**WHAT IS BEING ASKED**. Print the data below verbatim, minus images.

**DATA FOR THIS EXERCISE**.
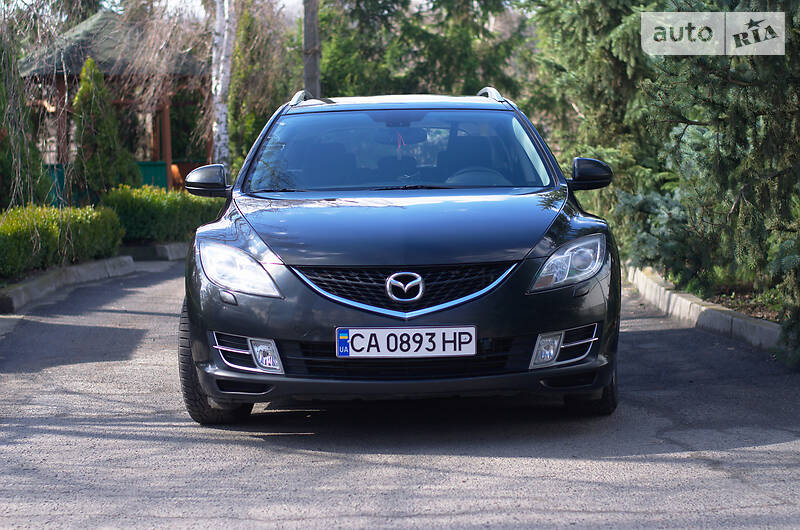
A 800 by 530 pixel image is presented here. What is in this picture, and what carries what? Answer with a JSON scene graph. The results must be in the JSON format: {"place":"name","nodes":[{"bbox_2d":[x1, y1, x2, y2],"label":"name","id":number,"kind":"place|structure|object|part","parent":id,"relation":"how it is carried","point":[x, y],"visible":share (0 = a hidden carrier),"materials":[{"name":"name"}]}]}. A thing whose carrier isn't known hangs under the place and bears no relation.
{"place":"outdoors","nodes":[
{"label":"outdoors","id":0,"kind":"place"},
{"bbox_2d":[80,0,518,22],"label":"sky","id":1,"kind":"structure","parent":0,"point":[291,0],"materials":[{"name":"white"}]},
{"bbox_2d":[0,259,799,529],"label":"road","id":2,"kind":"structure","parent":0,"point":[299,436],"materials":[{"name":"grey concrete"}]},
{"bbox_2d":[0,255,133,314],"label":"curb","id":3,"kind":"structure","parent":2,"relation":"on","point":[21,288],"materials":[{"name":"grey concrete"}]},
{"bbox_2d":[121,241,187,261],"label":"curb","id":4,"kind":"structure","parent":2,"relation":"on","point":[166,246],"materials":[{"name":"grey stone"}]},
{"bbox_2d":[174,90,622,423],"label":"car","id":5,"kind":"object","parent":2,"relation":"on","point":[262,238],"visible":0.98,"materials":[{"name":"black metal"}]},
{"label":"tire","id":6,"kind":"part","parent":5,"relation":"part of","materials":[{"name":"black rubber"}]},
{"label":"headlight","id":7,"kind":"part","parent":5,"relation":"part of","materials":[{"name":"clear plastic"}]},
{"label":"fog light","id":8,"kind":"part","parent":5,"relation":"part of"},
{"label":"windshield","id":9,"kind":"part","parent":5,"relation":"part of","materials":[{"name":"clear glass"}]},
{"label":"hood","id":10,"kind":"part","parent":5,"relation":"part of","materials":[{"name":"black metal"}]},
{"label":"grille","id":11,"kind":"part","parent":5,"relation":"part of","materials":[{"name":"black metal"}]},
{"label":"rearview mirror","id":12,"kind":"part","parent":5,"relation":"part of","materials":[{"name":"mirror"}]},
{"bbox_2d":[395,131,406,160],"label":"hanging ornament","id":13,"kind":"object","parent":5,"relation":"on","point":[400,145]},
{"bbox_2d":[334,326,477,357],"label":"license plate","id":14,"kind":"object","parent":5,"relation":"attached to","point":[412,334],"visible":0.96,"materials":[{"name":"white metal"}]},
{"label":"steering wheel","id":15,"kind":"part","parent":5,"relation":"part of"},
{"label":"headlight","id":16,"kind":"part","parent":5,"relation":"part of","materials":[{"name":"clear plastic"}]},
{"label":"mirror","id":17,"kind":"part","parent":5,"relation":"part of","materials":[{"name":"black mirror"}]},
{"label":"tire","id":18,"kind":"part","parent":5,"relation":"part of","materials":[{"name":"black rubber"}]},
{"bbox_2d":[623,265,779,351],"label":"curb","id":19,"kind":"structure","parent":2,"relation":"on","point":[742,322],"materials":[{"name":"grey concrete"}]},
{"bbox_2d":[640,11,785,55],"label":"watermark","id":20,"kind":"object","parent":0,"point":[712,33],"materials":[{"name":"white"}]},
{"label":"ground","id":21,"kind":"structure","parent":0},
{"bbox_2d":[0,32,50,208],"label":"conifer tree","id":22,"kind":"object","parent":21,"relation":"on","point":[0,170],"visible":0.85,"materials":[{"name":"plant"}]},
{"bbox_2d":[0,202,124,279],"label":"hedge","id":23,"kind":"object","parent":21,"relation":"on","point":[57,235],"visible":0.93,"materials":[{"name":"green plant"}]},
{"bbox_2d":[42,162,94,207],"label":"green fence","id":24,"kind":"object","parent":21,"relation":"on","point":[60,178],"visible":0.21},
{"bbox_2d":[72,57,141,195],"label":"conifer shrub","id":25,"kind":"object","parent":21,"relation":"on","point":[80,95],"visible":0.74,"materials":[{"name":"green plant"}]},
{"bbox_2d":[16,8,213,197],"label":"gazebo","id":26,"kind":"object","parent":21,"relation":"on","point":[77,67],"visible":0.54,"materials":[{"name":"brown wood"}]},
{"bbox_2d":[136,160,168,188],"label":"green fence","id":27,"kind":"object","parent":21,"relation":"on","point":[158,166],"visible":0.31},
{"bbox_2d":[104,184,225,244],"label":"hedge","id":28,"kind":"object","parent":21,"relation":"on","point":[171,212],"visible":0.67,"materials":[{"name":"green plant"}]},
{"bbox_2d":[209,0,235,166],"label":"birch tree","id":29,"kind":"object","parent":21,"relation":"on","point":[219,90],"visible":0.76,"materials":[{"name":"white plant"}]},
{"bbox_2d":[226,0,291,170],"label":"tree","id":30,"kind":"object","parent":21,"relation":"on","point":[249,84],"visible":0.66,"materials":[{"name":"plant"}]},
{"bbox_2d":[302,0,320,97],"label":"utility pole","id":31,"kind":"object","parent":21,"relation":"on","point":[306,71],"visible":0.53,"materials":[{"name":"brown wood"}]},
{"bbox_2d":[311,0,527,99],"label":"tree","id":32,"kind":"object","parent":21,"relation":"on","point":[446,45],"visible":0.53,"materials":[{"name":"green plant"}]},
{"bbox_2d":[654,269,790,323],"label":"soil bed","id":33,"kind":"object","parent":21,"relation":"on","point":[758,311],"visible":0.24,"materials":[{"name":"brown soil"}]},
{"bbox_2d":[524,0,667,220],"label":"spruce tree","id":34,"kind":"object","parent":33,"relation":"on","point":[616,73],"visible":0.49,"materials":[{"name":"green plant"}]},
{"bbox_2d":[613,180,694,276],"label":"spruce shrub","id":35,"kind":"object","parent":33,"relation":"on","point":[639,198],"visible":0.43,"materials":[{"name":"plant"}]},
{"bbox_2d":[643,0,799,355],"label":"spruce tree","id":36,"kind":"object","parent":33,"relation":"on","point":[775,116],"visible":0.88,"materials":[{"name":"plant"}]},
{"bbox_2d":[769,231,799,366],"label":"spruce shrub","id":37,"kind":"object","parent":33,"relation":"on","point":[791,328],"visible":0.95,"materials":[{"name":"green plant"}]}
]}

**FINISHED TASK**.
A 800 by 530 pixel image is presented here. What is in this picture, and what carries what? Answer with a JSON scene graph. The results must be in the JSON format: {"place":"name","nodes":[{"bbox_2d":[x1, y1, x2, y2],"label":"name","id":number,"kind":"place|structure|object|part","parent":id,"relation":"how it is carried","point":[x, y],"visible":share (0 = a hidden carrier),"materials":[{"name":"name"}]}]}. A thing whose carrier isn't known hangs under the place and bears no relation.
{"place":"outdoors","nodes":[
{"label":"outdoors","id":0,"kind":"place"},
{"bbox_2d":[80,0,518,22],"label":"sky","id":1,"kind":"structure","parent":0,"point":[291,0],"materials":[{"name":"white"}]},
{"bbox_2d":[0,259,799,529],"label":"road","id":2,"kind":"structure","parent":0,"point":[299,436],"materials":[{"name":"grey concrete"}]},
{"bbox_2d":[0,255,133,314],"label":"curb","id":3,"kind":"structure","parent":2,"relation":"on","point":[21,288],"materials":[{"name":"grey concrete"}]},
{"bbox_2d":[121,241,187,261],"label":"curb","id":4,"kind":"structure","parent":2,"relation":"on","point":[166,246],"materials":[{"name":"grey stone"}]},
{"bbox_2d":[174,90,622,423],"label":"car","id":5,"kind":"object","parent":2,"relation":"on","point":[262,238],"visible":0.98,"materials":[{"name":"black metal"}]},
{"label":"tire","id":6,"kind":"part","parent":5,"relation":"part of","materials":[{"name":"black rubber"}]},
{"label":"headlight","id":7,"kind":"part","parent":5,"relation":"part of","materials":[{"name":"clear plastic"}]},
{"label":"fog light","id":8,"kind":"part","parent":5,"relation":"part of"},
{"label":"windshield","id":9,"kind":"part","parent":5,"relation":"part of","materials":[{"name":"clear glass"}]},
{"label":"hood","id":10,"kind":"part","parent":5,"relation":"part of","materials":[{"name":"black metal"}]},
{"label":"grille","id":11,"kind":"part","parent":5,"relation":"part of","materials":[{"name":"black metal"}]},
{"label":"rearview mirror","id":12,"kind":"part","parent":5,"relation":"part of","materials":[{"name":"mirror"}]},
{"bbox_2d":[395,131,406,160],"label":"hanging ornament","id":13,"kind":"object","parent":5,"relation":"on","point":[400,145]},
{"bbox_2d":[334,326,477,357],"label":"license plate","id":14,"kind":"object","parent":5,"relation":"attached to","point":[412,334],"visible":0.96,"materials":[{"name":"white metal"}]},
{"label":"steering wheel","id":15,"kind":"part","parent":5,"relation":"part of"},
{"label":"headlight","id":16,"kind":"part","parent":5,"relation":"part of","materials":[{"name":"clear plastic"}]},
{"label":"mirror","id":17,"kind":"part","parent":5,"relation":"part of","materials":[{"name":"black mirror"}]},
{"label":"tire","id":18,"kind":"part","parent":5,"relation":"part of","materials":[{"name":"black rubber"}]},
{"bbox_2d":[623,265,779,351],"label":"curb","id":19,"kind":"structure","parent":2,"relation":"on","point":[742,322],"materials":[{"name":"grey concrete"}]},
{"bbox_2d":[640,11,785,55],"label":"watermark","id":20,"kind":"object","parent":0,"point":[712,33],"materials":[{"name":"white"}]},
{"label":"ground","id":21,"kind":"structure","parent":0},
{"bbox_2d":[0,32,50,208],"label":"conifer tree","id":22,"kind":"object","parent":21,"relation":"on","point":[0,170],"visible":0.85,"materials":[{"name":"plant"}]},
{"bbox_2d":[0,202,124,279],"label":"hedge","id":23,"kind":"object","parent":21,"relation":"on","point":[57,235],"visible":0.93,"materials":[{"name":"green plant"}]},
{"bbox_2d":[42,162,94,207],"label":"green fence","id":24,"kind":"object","parent":21,"relation":"on","point":[60,178],"visible":0.21},
{"bbox_2d":[72,57,141,195],"label":"conifer shrub","id":25,"kind":"object","parent":21,"relation":"on","point":[80,95],"visible":0.74,"materials":[{"name":"green plant"}]},
{"bbox_2d":[16,8,213,197],"label":"gazebo","id":26,"kind":"object","parent":21,"relation":"on","point":[77,67],"visible":0.54,"materials":[{"name":"brown wood"}]},
{"bbox_2d":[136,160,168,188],"label":"green fence","id":27,"kind":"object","parent":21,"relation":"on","point":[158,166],"visible":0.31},
{"bbox_2d":[104,184,225,244],"label":"hedge","id":28,"kind":"object","parent":21,"relation":"on","point":[171,212],"visible":0.67,"materials":[{"name":"green plant"}]},
{"bbox_2d":[209,0,235,166],"label":"birch tree","id":29,"kind":"object","parent":21,"relation":"on","point":[219,90],"visible":0.76,"materials":[{"name":"white plant"}]},
{"bbox_2d":[226,0,291,170],"label":"tree","id":30,"kind":"object","parent":21,"relation":"on","point":[249,84],"visible":0.66,"materials":[{"name":"plant"}]},
{"bbox_2d":[302,0,320,97],"label":"utility pole","id":31,"kind":"object","parent":21,"relation":"on","point":[306,71],"visible":0.53,"materials":[{"name":"brown wood"}]},
{"bbox_2d":[311,0,527,99],"label":"tree","id":32,"kind":"object","parent":21,"relation":"on","point":[446,45],"visible":0.53,"materials":[{"name":"green plant"}]},
{"bbox_2d":[654,269,790,323],"label":"soil bed","id":33,"kind":"object","parent":21,"relation":"on","point":[758,311],"visible":0.24,"materials":[{"name":"brown soil"}]},
{"bbox_2d":[524,0,667,220],"label":"spruce tree","id":34,"kind":"object","parent":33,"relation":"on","point":[616,73],"visible":0.49,"materials":[{"name":"green plant"}]},
{"bbox_2d":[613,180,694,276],"label":"spruce shrub","id":35,"kind":"object","parent":33,"relation":"on","point":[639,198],"visible":0.43,"materials":[{"name":"plant"}]},
{"bbox_2d":[643,0,799,355],"label":"spruce tree","id":36,"kind":"object","parent":33,"relation":"on","point":[775,116],"visible":0.88,"materials":[{"name":"plant"}]},
{"bbox_2d":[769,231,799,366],"label":"spruce shrub","id":37,"kind":"object","parent":33,"relation":"on","point":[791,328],"visible":0.95,"materials":[{"name":"green plant"}]}
]}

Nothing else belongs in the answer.